2017-12-03 13:59:50.441 [WARN ] [nal.common.AbstractInvocationHandler] - Timeout of 5000ms exceeded while calling method 'StateProfile.onCommandFromItem()' on 'org.eclipse.smarthome.core.thing.internal.profiles.SystemDefaultProfile@34e9c15d'. Thread 'safeCall-13' (414) is in state 'TIMED_WAITING'
	at java.lang.Object.wait(Native Method)
	at su.litvak.chromecast.api.v2.Channel$ResultProcessor.get(Channel.java:239)
	at su.litvak.chromecast.api.v2.Channel.send(Channel.java:367)
	at su.litvak.chromecast.api.v2.Channel.sendStandard(Channel.java:336)
	at su.litvak.chromecast.api.v2.Channel.getMediaStatus(Channel.java:508)
	at su.litvak.chromecast.api.v2.ChromeCast.getMediaStatus(ChromeCast.java:295)
	at org.openhab.binding.chromecast.internal.ChromecastCommander.handleControl(ChromecastCommander.java:151)
	at org.openhab.binding.chromecast.internal.ChromecastCommander.handleCommand(ChromecastCommander.java:61)
	at org.openhab.binding.chromecast.handler.ChromecastHandler.handleCommand(ChromecastHandler.java:147)
	at sun.reflect.GeneratedMethodAccessor188.invoke(Unknown Source)
	at sun.reflect.DelegatingMethodAccessorImpl.invoke(DelegatingMethodAccessorImpl.java:43)
	at java.lang.reflect.Method.invoke(Method.java:498)
	at org.eclipse.smarthome.core.internal.common.AbstractInvocationHandler.invokeDirect(AbstractInvocationHandler.java:157)
	at org.eclipse.smarthome.core.internal.common.InvocationHandlerSync.invoke(InvocationHandlerSync.java:56)

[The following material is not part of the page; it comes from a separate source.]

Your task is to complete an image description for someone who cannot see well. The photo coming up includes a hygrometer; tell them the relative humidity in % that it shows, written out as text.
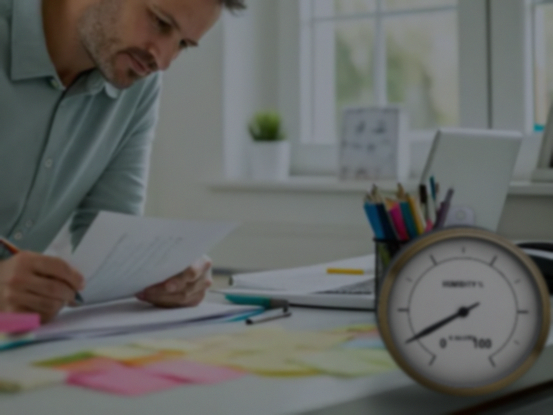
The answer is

	at com.sun.proxy.$Proxy144.handleCommand(Unknown Source)
	...

I’ll post an update if I have new findings.

[EDIT]
Okay, logs are filling REALLY fast. I just generated 8Mb of data on openhab.log, and that includes just 3 minutes of TRACE. That will be about 160Mb/hour. Last time the system blacklisted something was during the night. Since OH just keeps a limited number of log-data, I’m not sure I’ll be able to see the trace info.